Saved data entries
=== Section Start ===
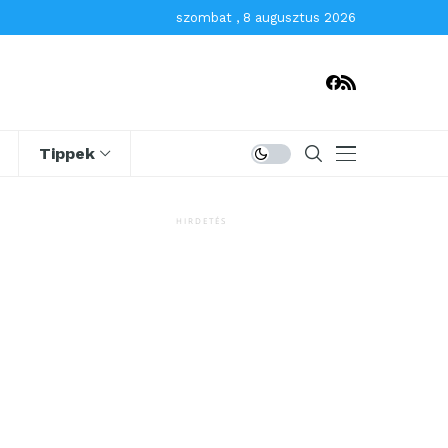
szombat , 8 augusztus 2026
Tippek
HIRDETÉS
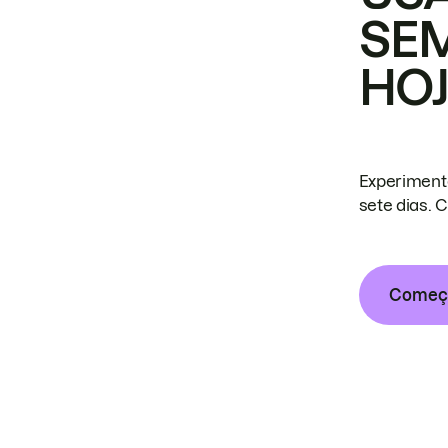
SE
HO
Experiment
sete dias. 
Começa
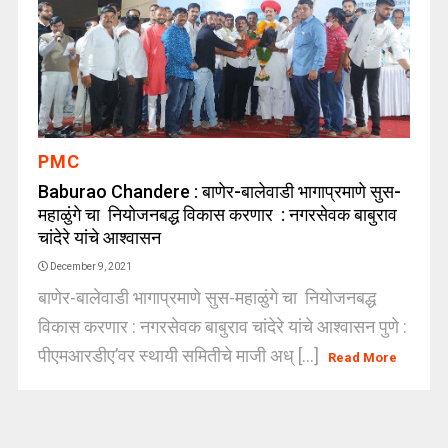
PMC
Baburao Chandere : बाणेर-बालेवाडी भागाप्रमाणे सुस-
महाळुंगे चा नियोजनबद्ध विकास करणार : नगरसेवक बाबुराव
चांदेरे यांचे आश्वासन
December 9, 2021
बाणेर-बालेवाडी भागाप्रमाणे सुस-महाळुंगे चा नियोजनबद्ध
विकास करणार : नगरसेवक बाबुराव चांदेरे यांचे आश्वासन पुणे :
पीएमआरडीए’वर स्थायी समितीचे माजी अध् [...]
Read More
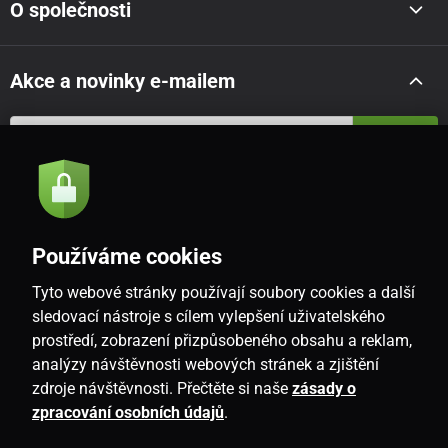
O společnosti
Akce a novinky e-mailem
Odeslat
Souhlasím se
zásadami zpracování osobních údajů
Používáme cookies
Tyto webové stránky používají soubory cookies a další
CZ
sledovací nástroje s cílem vylepšení uživatelského
prostředí, zobrazení přizpůsobeného obsahu a reklam,
analýzy návštěvnosti webových stránek a zjištění
zdroje návštěvnosti. Přečtěte si naše
zásady o
zpracování osobních údajů
.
=== Section End ===
• [HOW TO COMPLETE THIS TASK]: Repeat every line of text in the material word for word, leaving the pictures out of your answer.

• [WRITTEN RESPONSE]:
szombat , 8 augusztus 2026
Tippek
HIRDETÉS
SE
HO
Experiment
sete dias. 
Começa
PMC
Baburao Chandere : बाणेर-बालेवाडी भागाप्रमाणे सुस-
महाळुंगे चा नियोजनबद्ध विकास करणार : नगरसेवक बाबुराव
चांदेरे यांचे आश्वासन
December 9, 2021
बाणेर-बालेवाडी भागाप्रमाणे सुस-महाळुंगे चा नियोजनबद्ध
विकास करणार : नगरसेवक बाबुराव चांदेरे यांचे आश्वासन पुणे :
पीएमआरडीए’वर स्थायी समितीचे माजी अध् [...]
Read More
O společnosti
Akce a novinky e-mailem
Odeslat
Souhlasím se
zásadami zpracování osobních údajů
Používáme cookies
Tyto webové stránky používají soubory cookies a další
CZ
sledovací nástroje s cílem vylepšení uživatelského
prostředí, zobrazení přizpůsobeného obsahu a reklam,
analýzy návštěvnosti webových stránek a zjištění
zdroje návštěvnosti. Přečtěte si naše
zásady o
zpracování osobních údajů
.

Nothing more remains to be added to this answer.